Le Premier ministre français, Sébastien Lecornu, a déclaré lors d'une réunion, ce lundi 29 septembre avec ses alliés du «socle commun» que son futur gouvernement ferait des «propositions» de baisse d'impôts «notamment en faveur du travail», alors que les socialistes réclament entre autres une baisse ciblée de la CSG, ont rapporté des participants de la réunion à l'AFP.
Le Premier ministre a également demandé à ses soutiens d'être «ouverts au débat sur la justice fiscale» et à un «juste partage de l'effort de redressement des finances publiques» mais dans la limite de ne pas abîmer croissance et emploi», selon ces participants.
Des demandes du PS écartées
Sébastien Lecornu a réuni pour le déjeuner à Matignon les représentants des cinq partis (Renaissance, Horizons, MoDem, Les Républicains, UDI) et des groupes parlementaires de la droite et du centre, membres de la fragile coalition gouvernementale sortante.
En quête d'une bienveillance des socialistes pour faire passer son budget, le Premier ministre a pourtant fermé la porte, vendredi dans Le Parisien, à leurs principales demandes comme la taxe Zucman sur les hauts patrimoines, le rétablissement de l'Impôt sur la fortune (ISF) ou la suspension de la réforme des retraites, tout en assurant que «certains impôts augmenteront, mais d'autres diminueront».
Le contenu de cet entretien «est évidemment une base de départ pour une négociation, pas un point d'arrivée», s'est défendu le Premier ministre lundi.
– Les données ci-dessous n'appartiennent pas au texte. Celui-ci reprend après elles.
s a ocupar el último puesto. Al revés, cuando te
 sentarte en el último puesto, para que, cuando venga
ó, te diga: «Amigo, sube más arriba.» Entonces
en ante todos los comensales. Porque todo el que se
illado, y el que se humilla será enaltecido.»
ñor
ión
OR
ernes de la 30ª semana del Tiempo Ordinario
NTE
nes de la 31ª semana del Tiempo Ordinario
Très discret sur ses intentions pour le budget, le Premier ministre a réaffirmé que «tous les arbitrages n'étaient pas encore rendus» étant donné que «beaucoup de mesures vont bouger au Parlement pendant les débats».
Sébastien Lecornu a notamment insisté devant ses alliés sur le fait que «tout débat sur la fiscalité doit aller de pair avec la baisse réelle des dépenses publiques».